On May 29th, the fuel tank at a power plant near the Siberian city of Norilsk, Russia collapsed spilling 20,000 tons of oil into River Ambarnaya inside the Arctic Circle, turning it crimson red, contaminating 350 sq. km. land, affecting around 180,000 people. The plant was operated by a subsidiary of Norilsk Nickel, the world’s leading producer of nickel and palladium. As the weather warmed, permafrost started melting and the fuel pillars in the power plant started sinking. It was only after two days that the Russian officials came to learn about this accident, forcing Russia to declare an Emergency.

Greenpeace equated the accident with the 1989 Alaska Exxon Valdez tragedy, the worst Oil spill in US history. Oleg Mitvol, former deputy head of Russia’s environmental watchdog Rosprirodnadzor, said, “There has never been such an accident in the Arctic zone,” adding that cleaning could cost around 100 billion rubles and take between five to ten years.

Although the organization has started a clean-up project, it is hampered by the shortage of roads in the region and the harsh weather that has already caused blocks of ice to break through the barriers spilling more fuel into the bay.

With low-cost fines and lax supervision, oil companies find it profitable to plug up holes and spill sand on leaks and do hardly anything than invest in quality infrastructure and holistic clean-ups. Backed by corporate law doctrines of separate legal identity and limited liability, and the subsequent refusal of the courts to lift the corporate veil, the parent corporations are in a position to shield themselves from responsibility for the adverse behavior of their subsidiaries.

- [Dataset extract]:
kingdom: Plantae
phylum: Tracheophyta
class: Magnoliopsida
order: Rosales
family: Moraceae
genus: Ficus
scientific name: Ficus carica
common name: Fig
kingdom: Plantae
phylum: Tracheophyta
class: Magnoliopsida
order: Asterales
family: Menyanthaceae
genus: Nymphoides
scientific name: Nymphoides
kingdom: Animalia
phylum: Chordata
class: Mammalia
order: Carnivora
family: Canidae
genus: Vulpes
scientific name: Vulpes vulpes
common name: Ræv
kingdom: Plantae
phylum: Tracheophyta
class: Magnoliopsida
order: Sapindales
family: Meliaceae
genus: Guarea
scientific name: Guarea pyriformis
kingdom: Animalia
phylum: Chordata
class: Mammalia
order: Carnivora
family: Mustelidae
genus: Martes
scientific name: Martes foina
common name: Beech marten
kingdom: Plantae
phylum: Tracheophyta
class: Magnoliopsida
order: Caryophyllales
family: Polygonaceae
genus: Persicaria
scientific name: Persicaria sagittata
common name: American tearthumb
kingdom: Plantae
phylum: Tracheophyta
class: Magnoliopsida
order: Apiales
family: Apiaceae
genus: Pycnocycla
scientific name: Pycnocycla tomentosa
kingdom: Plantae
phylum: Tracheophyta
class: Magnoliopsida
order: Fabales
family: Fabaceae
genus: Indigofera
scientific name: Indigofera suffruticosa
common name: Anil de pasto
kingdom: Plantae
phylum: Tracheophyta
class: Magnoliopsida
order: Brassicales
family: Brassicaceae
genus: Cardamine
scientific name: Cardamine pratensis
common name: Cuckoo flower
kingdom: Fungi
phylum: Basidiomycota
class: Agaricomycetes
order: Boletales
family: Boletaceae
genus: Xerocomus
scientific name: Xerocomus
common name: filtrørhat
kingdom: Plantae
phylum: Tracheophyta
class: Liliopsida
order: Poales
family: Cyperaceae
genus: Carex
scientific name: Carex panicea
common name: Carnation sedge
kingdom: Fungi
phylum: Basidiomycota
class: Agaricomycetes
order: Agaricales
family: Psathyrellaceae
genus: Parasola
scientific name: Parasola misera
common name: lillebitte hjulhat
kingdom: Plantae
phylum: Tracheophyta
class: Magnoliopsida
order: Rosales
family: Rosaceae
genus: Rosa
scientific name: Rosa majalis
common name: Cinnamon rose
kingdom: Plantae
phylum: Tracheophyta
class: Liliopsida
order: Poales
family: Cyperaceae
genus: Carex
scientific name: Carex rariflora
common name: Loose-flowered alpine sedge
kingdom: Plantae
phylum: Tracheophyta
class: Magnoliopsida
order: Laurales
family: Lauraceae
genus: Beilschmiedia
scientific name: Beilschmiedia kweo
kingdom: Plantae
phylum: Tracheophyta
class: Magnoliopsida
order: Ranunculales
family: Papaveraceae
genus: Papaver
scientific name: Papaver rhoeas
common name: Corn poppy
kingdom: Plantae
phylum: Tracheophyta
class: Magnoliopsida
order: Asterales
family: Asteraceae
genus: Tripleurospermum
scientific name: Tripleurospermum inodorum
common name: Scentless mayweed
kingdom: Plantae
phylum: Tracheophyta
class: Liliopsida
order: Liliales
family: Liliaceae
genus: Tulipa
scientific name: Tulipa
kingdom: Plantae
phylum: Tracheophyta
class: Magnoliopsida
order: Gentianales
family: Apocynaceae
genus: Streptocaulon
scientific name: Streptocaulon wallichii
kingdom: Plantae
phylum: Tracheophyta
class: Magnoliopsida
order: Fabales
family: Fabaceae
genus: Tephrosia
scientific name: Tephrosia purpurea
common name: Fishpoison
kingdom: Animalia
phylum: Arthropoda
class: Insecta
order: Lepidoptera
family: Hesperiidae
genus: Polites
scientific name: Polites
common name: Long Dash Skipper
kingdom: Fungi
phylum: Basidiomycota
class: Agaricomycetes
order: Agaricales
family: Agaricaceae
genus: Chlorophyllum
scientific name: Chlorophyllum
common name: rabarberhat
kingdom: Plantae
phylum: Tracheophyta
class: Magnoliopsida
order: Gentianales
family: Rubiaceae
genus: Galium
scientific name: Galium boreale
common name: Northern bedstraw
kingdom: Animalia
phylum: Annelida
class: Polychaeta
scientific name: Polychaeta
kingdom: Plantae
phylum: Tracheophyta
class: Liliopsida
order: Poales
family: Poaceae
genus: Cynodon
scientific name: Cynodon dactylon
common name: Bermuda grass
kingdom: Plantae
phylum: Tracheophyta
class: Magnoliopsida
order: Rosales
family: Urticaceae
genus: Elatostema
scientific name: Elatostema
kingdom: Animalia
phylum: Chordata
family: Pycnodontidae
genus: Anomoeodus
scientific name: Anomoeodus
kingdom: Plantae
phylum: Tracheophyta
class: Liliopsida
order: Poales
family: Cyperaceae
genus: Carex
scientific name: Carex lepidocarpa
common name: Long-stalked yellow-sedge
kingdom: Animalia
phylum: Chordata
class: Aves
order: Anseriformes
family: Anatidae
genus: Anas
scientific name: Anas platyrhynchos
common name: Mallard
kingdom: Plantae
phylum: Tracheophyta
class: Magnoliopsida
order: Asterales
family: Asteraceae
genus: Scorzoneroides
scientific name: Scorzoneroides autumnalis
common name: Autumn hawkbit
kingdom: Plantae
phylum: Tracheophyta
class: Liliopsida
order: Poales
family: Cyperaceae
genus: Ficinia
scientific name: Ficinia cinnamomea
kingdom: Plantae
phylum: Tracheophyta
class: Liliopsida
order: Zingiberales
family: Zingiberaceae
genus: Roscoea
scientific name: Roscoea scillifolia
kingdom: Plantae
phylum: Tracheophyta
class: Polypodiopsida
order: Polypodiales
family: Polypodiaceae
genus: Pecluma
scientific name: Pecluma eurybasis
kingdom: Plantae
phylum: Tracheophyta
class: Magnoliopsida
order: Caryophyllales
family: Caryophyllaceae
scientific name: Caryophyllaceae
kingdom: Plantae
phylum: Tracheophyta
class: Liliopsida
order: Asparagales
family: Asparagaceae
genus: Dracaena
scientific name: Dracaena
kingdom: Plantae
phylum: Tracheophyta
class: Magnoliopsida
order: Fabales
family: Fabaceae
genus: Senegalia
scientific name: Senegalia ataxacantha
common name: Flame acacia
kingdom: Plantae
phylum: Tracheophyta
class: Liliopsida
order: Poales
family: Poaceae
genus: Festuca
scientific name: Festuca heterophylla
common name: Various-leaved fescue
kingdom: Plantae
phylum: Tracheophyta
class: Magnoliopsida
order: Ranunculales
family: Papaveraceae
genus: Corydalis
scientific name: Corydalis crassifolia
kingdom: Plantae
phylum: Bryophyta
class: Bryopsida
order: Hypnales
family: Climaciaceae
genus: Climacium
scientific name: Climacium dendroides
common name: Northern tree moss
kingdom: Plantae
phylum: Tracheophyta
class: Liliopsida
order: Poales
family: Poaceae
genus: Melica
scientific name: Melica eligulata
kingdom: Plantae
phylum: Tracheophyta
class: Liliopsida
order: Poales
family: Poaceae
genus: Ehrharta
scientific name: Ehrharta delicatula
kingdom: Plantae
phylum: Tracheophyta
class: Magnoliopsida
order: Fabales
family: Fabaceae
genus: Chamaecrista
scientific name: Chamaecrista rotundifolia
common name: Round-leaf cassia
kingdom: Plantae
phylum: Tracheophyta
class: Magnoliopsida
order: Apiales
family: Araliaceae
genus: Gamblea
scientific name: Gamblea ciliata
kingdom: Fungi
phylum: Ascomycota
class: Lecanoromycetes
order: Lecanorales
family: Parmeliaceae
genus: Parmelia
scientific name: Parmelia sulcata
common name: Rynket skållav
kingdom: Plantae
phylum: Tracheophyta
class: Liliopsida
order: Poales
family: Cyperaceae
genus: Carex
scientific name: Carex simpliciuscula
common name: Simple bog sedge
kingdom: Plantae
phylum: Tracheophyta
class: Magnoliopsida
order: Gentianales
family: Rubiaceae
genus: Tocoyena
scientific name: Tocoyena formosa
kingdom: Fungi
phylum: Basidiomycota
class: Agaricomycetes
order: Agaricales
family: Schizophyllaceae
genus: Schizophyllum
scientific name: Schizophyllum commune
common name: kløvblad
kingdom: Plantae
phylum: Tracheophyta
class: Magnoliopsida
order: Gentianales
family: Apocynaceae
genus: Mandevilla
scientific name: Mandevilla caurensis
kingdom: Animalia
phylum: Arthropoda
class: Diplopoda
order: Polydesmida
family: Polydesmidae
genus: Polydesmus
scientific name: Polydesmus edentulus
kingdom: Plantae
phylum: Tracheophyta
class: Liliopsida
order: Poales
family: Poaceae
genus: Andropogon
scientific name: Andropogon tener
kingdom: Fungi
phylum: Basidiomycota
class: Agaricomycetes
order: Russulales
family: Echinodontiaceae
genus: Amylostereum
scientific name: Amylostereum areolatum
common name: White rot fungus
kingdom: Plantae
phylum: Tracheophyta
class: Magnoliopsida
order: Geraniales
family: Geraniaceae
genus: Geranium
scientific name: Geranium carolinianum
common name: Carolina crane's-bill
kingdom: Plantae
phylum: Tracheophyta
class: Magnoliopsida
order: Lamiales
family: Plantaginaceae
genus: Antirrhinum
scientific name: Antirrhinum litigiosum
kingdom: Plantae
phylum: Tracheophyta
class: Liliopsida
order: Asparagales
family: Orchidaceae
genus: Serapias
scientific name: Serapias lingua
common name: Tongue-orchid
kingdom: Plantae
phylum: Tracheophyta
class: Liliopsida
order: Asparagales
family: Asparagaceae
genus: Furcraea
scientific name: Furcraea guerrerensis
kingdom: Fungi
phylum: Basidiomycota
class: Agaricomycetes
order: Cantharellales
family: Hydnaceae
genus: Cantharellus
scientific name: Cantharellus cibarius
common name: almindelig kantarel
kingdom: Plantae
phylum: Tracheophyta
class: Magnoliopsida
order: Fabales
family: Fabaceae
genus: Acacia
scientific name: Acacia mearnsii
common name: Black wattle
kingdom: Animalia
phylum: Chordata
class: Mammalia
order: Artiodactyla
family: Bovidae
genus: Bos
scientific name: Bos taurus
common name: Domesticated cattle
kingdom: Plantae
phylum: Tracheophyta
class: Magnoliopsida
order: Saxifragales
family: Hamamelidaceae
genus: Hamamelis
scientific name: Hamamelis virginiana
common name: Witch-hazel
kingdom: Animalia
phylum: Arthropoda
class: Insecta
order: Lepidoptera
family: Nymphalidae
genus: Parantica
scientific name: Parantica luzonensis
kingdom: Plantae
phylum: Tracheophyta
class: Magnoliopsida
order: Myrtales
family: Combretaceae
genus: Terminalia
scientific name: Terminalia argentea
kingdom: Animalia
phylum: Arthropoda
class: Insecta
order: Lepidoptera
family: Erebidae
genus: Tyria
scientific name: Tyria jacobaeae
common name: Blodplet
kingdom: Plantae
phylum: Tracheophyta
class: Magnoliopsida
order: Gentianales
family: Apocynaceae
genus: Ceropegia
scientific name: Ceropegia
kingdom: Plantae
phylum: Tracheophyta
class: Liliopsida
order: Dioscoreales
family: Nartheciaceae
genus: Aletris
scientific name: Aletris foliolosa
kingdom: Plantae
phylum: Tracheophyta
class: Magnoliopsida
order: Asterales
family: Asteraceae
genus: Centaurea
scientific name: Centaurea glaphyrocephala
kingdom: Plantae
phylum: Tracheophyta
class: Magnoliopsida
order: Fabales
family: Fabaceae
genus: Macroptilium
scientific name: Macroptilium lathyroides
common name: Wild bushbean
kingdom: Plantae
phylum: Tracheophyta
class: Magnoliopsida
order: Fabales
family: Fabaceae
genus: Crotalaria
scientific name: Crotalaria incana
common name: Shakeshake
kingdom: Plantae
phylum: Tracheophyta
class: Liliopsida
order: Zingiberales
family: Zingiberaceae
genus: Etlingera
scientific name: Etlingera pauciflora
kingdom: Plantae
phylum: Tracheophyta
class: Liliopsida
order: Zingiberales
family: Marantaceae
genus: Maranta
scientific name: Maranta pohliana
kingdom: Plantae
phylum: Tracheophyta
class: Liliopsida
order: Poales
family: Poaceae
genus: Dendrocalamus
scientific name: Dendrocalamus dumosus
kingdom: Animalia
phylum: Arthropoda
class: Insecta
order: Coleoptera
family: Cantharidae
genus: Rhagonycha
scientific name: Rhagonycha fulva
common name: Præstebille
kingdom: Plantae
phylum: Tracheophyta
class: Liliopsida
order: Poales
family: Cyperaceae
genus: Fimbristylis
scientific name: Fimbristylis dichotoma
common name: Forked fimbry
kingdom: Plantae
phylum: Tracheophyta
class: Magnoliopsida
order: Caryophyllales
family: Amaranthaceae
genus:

- [Tasks to carry out]:
#1 Duplicate the records from the line with "genus: Mandevilla" up to and including the line with "genus: Amylostereum".
#2 Finish out the next part of the text on the Norilsk oil spill, picking up after its final sentence.
The essay on the oil spill and the taxonomy records come from unrelated sources.

- [Answers below]:
#1
genus: Mandevilla
scientific name: Mandevilla caurensis
kingdom: Animalia
phylum: Arthropoda
class: Diplopoda
order: Polydesmida
family: Polydesmidae
genus: Polydesmus
scientific name: Polydesmus edentulus
kingdom: Plantae
phylum: Tracheophyta
class: Liliopsida
order: Poales
family: Poaceae
genus: Andropogon
scientific name: Andropogon tener
kingdom: Fungi
phylum: Basidiomycota
class: Agaricomycetes
order: Russulales
family: Echinodontiaceae
genus: Amylostereum

#2
The company has been found guilty in the past as well for a similar incident in 2016, fined with less than $1,000. Nonetheless, this article provides the legal remedies which can be employed by victims of the oil spill, taking account of the escape mechanism of multinational companies from their liabilities.

One such mechanism is foreign direct liability which relates to the concept of the use of lawsuits brought by complainants wanting to hold the parent companies in a multinational corporate family, civilly liable in the parent company’s country or in alternative jurisdictions for their negligent decisions, actions or omissions which have caused harm to the complainants. These foreign direct liability suits seek to enhance accountability by toeing the line of already existing legal principles, rather than introducing new regulations. Foreign direct liability defies the general principle of territorial jurisdiction of courts by allowing courts in one country to apply international laws “extraterritorially” to the operations of a corporate entity in another country, limiting the powers of multinational corporations.

It is on this basis that Nigerians sued Royal Dutch Shell (RTS) in the Netherlands and Shell Petroleum Development Company, Nigeria (SPTC). The same principle was applied in the British case of Chandler v. Cape, where the UK Court of Appeals held in 2012, that a parent company may be held liable for the actions of its subsidiaries abroad.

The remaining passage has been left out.